Korea Selatan dan Jepang Perbarui Pembicaraan Ekonomi Pasca Absen 8 Tahun
RIAU24.COM - Korea Selatan dan Jepang terlibat dalam pembicaraan ekonomi tingkat tinggi pada hari Kamis, menandai dimulainya kembali diskusi yang telah terhenti selama delapan tahun, Reuters melaporkan.
Pembicaraan, yang dimulai pada tahun 1999, menghadapi jeda sejak 2016 karena hubungan yang tegang yang berasal dari perselisihan historis terkait dengan pendudukan Jepang di Korea dari tahun 1910 hingga 1945.
Presiden Korea Selatan Yoon Suk Yeol, memprioritaskan perbaikan diplomatik, telah mengambil langkah signifikan untuk meningkatkan hubungan dengan Tokyo sejak menjabat pada 2022.
Kang Jae-kwon, wakil menteri luar negeri Korea Selatan untuk urusan ekonomi, bertemu dengan mitranya dari Jepang Keiichi Ono, wakil menteri luar negeri senior, untuk menilai kerja sama ekonomi bilateral dan membahas kebijakan keamanan ekonomi.
Kang menyatakan optimisme, dengan menyatakan, "Saya berharap pertemuan hari ini akan menjadi waktu yang konstruktif untuk berkontribusi memulihkan dan memperdalam hubungan ekonomi antara kedua negara."
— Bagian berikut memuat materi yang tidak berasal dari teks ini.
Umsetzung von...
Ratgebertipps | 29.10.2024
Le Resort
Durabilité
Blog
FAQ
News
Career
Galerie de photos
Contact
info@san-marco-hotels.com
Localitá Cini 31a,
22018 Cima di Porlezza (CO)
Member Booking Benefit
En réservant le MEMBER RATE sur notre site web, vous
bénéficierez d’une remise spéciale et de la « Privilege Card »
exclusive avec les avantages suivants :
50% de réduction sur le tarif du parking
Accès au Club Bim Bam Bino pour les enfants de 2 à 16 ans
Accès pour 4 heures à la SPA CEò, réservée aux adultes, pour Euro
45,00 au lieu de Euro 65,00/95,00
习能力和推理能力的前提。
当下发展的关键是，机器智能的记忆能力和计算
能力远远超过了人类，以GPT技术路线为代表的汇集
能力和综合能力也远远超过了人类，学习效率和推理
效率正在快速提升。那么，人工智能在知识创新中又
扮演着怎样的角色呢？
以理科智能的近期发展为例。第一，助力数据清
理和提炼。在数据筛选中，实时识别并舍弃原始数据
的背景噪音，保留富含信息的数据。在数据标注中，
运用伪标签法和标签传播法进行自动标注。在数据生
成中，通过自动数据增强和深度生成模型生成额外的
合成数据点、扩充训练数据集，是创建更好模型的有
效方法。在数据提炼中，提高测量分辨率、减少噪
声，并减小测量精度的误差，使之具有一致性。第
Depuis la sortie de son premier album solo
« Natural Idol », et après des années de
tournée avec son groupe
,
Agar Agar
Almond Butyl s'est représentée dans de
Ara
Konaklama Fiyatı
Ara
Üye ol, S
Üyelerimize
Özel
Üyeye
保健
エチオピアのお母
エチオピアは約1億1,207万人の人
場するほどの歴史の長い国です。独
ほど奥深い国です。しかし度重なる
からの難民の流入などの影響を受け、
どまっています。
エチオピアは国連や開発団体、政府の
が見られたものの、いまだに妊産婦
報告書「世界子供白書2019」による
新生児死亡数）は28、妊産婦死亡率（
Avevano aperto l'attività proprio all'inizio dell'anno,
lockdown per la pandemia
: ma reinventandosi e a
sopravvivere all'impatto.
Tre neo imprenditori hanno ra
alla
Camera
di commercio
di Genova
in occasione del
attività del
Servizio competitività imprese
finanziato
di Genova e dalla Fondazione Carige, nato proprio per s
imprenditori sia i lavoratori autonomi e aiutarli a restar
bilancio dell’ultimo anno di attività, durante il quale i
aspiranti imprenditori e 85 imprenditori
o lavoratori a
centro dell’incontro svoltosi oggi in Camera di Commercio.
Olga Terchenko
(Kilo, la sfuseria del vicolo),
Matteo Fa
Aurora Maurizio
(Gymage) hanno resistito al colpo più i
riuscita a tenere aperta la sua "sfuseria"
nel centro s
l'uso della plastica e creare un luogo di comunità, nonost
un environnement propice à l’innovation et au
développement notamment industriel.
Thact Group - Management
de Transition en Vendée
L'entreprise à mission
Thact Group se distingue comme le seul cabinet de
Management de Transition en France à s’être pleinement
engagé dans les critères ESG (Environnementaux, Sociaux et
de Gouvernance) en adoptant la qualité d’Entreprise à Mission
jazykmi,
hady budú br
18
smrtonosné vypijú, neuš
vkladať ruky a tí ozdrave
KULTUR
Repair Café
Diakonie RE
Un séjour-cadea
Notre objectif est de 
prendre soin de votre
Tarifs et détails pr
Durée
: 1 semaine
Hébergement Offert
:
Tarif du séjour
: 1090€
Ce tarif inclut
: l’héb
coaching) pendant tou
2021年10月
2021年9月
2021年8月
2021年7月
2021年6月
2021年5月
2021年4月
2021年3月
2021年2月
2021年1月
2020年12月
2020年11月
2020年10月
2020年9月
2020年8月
Mencairnya hubungan mencerminkan tren peningkatan kerja sama yang lebih luas yang didorong oleh keprihatinan geopolitik bersama.
Awal tahun ini, Korea Selatan mengumumkan rencana perusahaannya untuk memberikan kompensasi kepada individu yang dipaksa bekerja di bawah pendudukan Jepang dari tahun 1910 hingga 1945, menandakan upaya untuk menyelesaikan perselisihan sejarah.
Langkah ini bertujuan untuk memperkuat persatuan di antara upaya pimpinan AS melawan tantangan bersama yang ditimbulkan oleh China dan Korea Utara.
Dalam demonstrasi kolaborasi trilateral yang ditingkatkan, Jepang, Korea Selatan, dan Amerika Serikat baru-baru ini meluncurkan sistem berbagi data rudal real-time untuk memantau program nuklir dan rudal Pyongyang.
Selanjutnya, Jepang mengembalikan Korea Selatan ke daftar putih untuk ekspor, memberikan status perdagangan jalur cepat, dan mencabut pembatasan ekspor pada bahan-bahan berteknologi tinggi pada bulan Maret.
Namun, terlepas dari langkah-langkah positif ini, gesekan yang masih ada tetap ada dalam hubungan antara Jepang dan Korea Selatan.
Tantangan yang sedang berlangsung termasuk larangan Korea Selatan selama satu dekade terhadap makanan laut dari sekitar pembangkit listrik tenaga nuklir Fukushima dan putusan pengadilan Korea Selatan baru-baru ini yang mendukung ‘wanita penghibur’ wanita yang dipaksa bekerja di rumah bordil masa perang Jepang.
Khususnya, Mahkamah Agung Korea Selatan pada hari Kamis menguatkan putusan yang memerintahkan dua perusahaan Jepang untuk memberikan kompensasi kepada warga Korea Selatan yang dipaksa bekerja di bawah pemerintahan kolonial Jepang, yang memicu protes cepat dari Tokyo.